I was planning to write about the reforestation of North America after the last glacial maximum. It is still going on, as the early cold weather trees continue to die off and leave space for hardwoods and warm weather trees. The process is clear to anyone who has thought about it or observed that while Maine was known as the Pine Trees there have been getting replaced by hardwoods. But anyone cane write that post, so I decided to write about beating plowshares into swords.

Modern ploughs use high quality steel in the shares or blades and the shank to which they are welded are also good quality. New bottoms can be bought for prices from $20 to $100, but they can also be found used or as scrap for lower prices.

Scrap plows probably are the best deals; in addition to a low price, there are shanks attached to the remainder of the bottoms, and those shanks can be forged into tangs for the swords. In the course or forging, the shank and the bottom and the bottom will become even more closely connected than the weld that was there, so the shank can be incorporated into the blade, with the bottom being only the edge itself, while the shank will become the back of the blade.

The first step of the forging is to anneal the steel, so it will be soft enough to hammer-at lower temperatures. Heat the steel to yellow, forging temperature and leave it to slowly cool; do not quench it or beat it; those come later. After the steel has been annealed heat it to yellow and hammer it into shape, trying to hammer the plow bottom into the shape of the swords, while holding the piece by the shank and using the shank as the tang and back of the blade. The metals will mix further, and that is fine. Continue heating, hammering, and quenching the sword until it is the desired size and shape, making sure that the blade has a suitable taper from back to edge.

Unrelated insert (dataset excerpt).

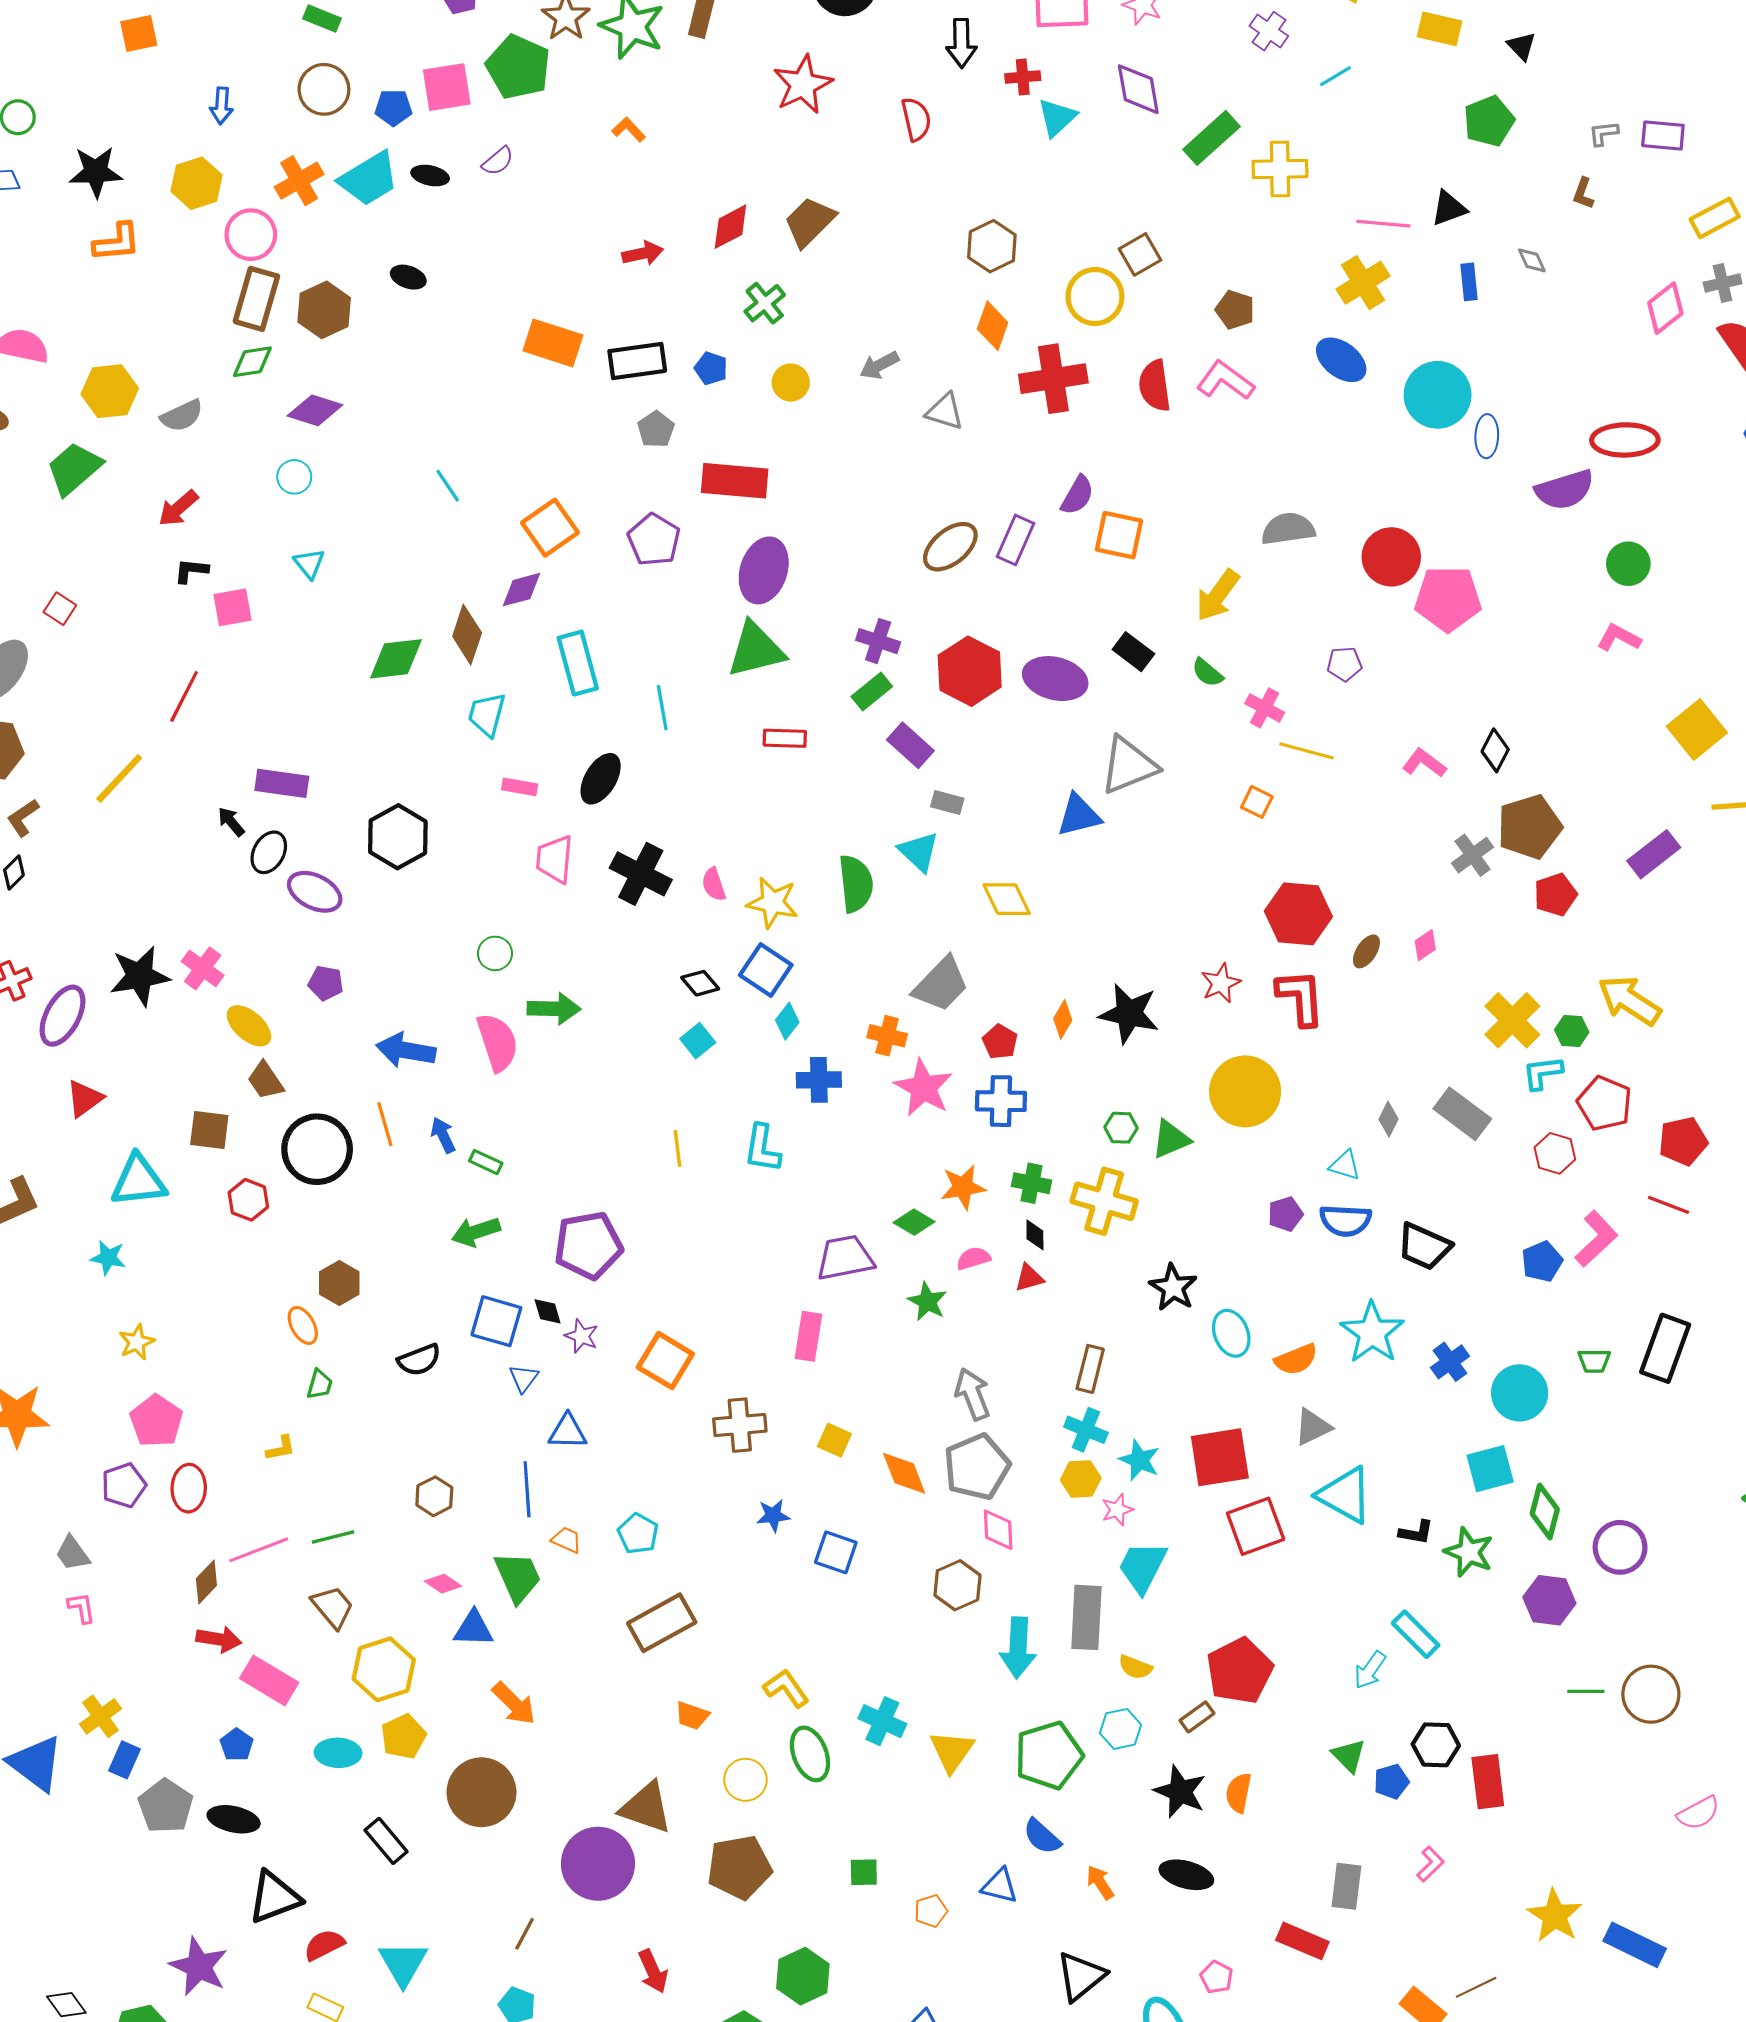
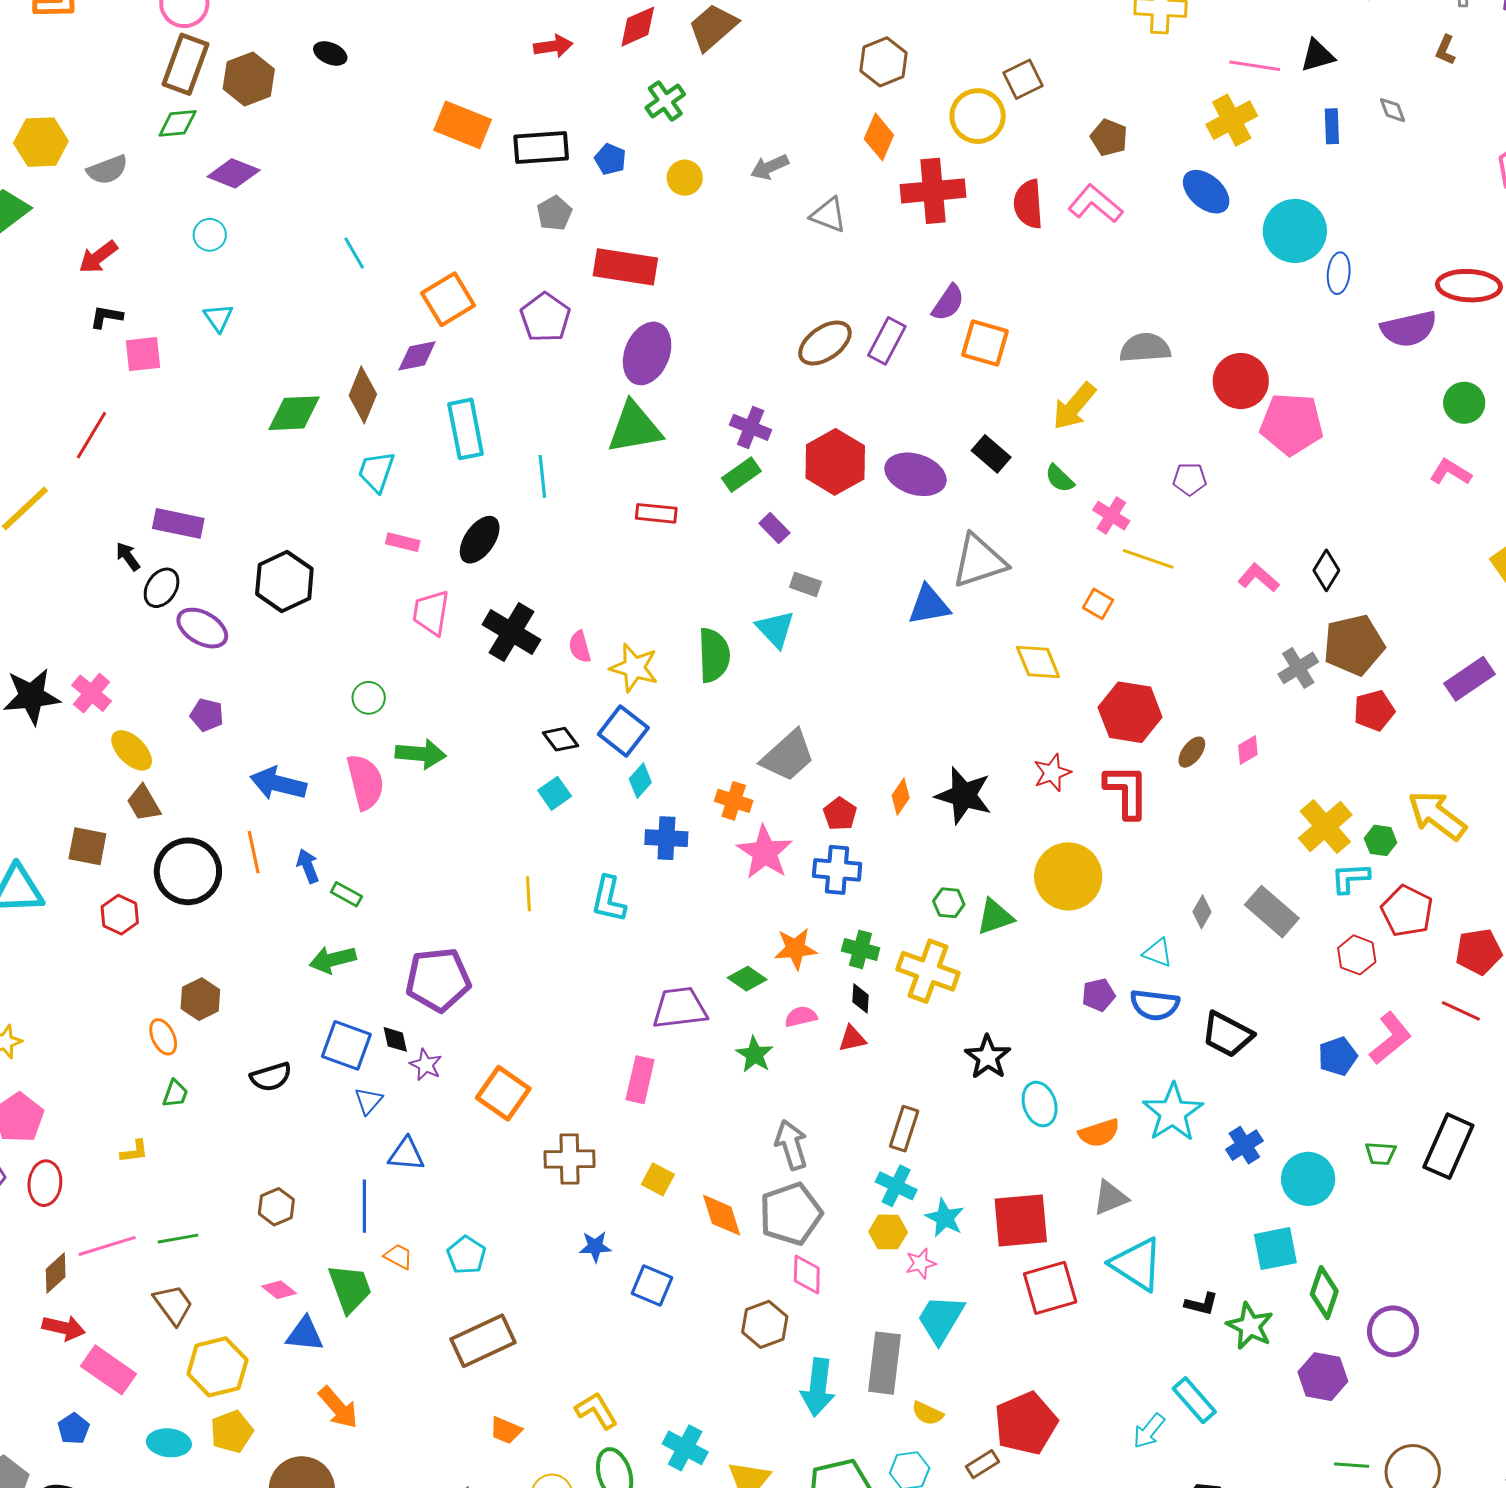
purple rectangle: (910, 745) -> (774, 528), size x0.7
yellow diamond: (1007, 899) -> (1038, 662), moved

Because of the shape of the plough shares or bottoms, it will be necessary to hammer on the edge, and hat can make the metal fold, rather than collapsing into itself, but that can be dealt with. Or it might be easier to fold the flat part over and hammer and heat it together.

Hardening and tempering the hardness are very important, and quenching in oil can improve the steel. Harden the blade to full hardness by getting it to bright red and then quenching it . That will make it brittle, so it must be reheated so the surface oxidation is blue or purple and then quenched. That should leave it quite hard but not brittle, so it could be used to chop wood, if necessary. It is a good idea to shape the edge before hardening, but the actual sharpening has to be done after hardening and tempering.

Making a sword from a ploughshare isn't particularly difficult, but it takes time and some skill. Perhaps the most difficult part is the heat treating, because the blade can become warped or twisted when quenched, and that would require carefully hammering it so that there were no areas that had more tension than other areas. That might be why there are stories of of smiths plunger the blade into a human to quench it. That wouldn't be better than water or oil, but putting between ribs might keep it from becoming warped. I think that careful hammering would be neater, but that's only my opinion.
If making a sword is your first adventure in blacksmithry, then you might want to make a few smaller knives for practice first.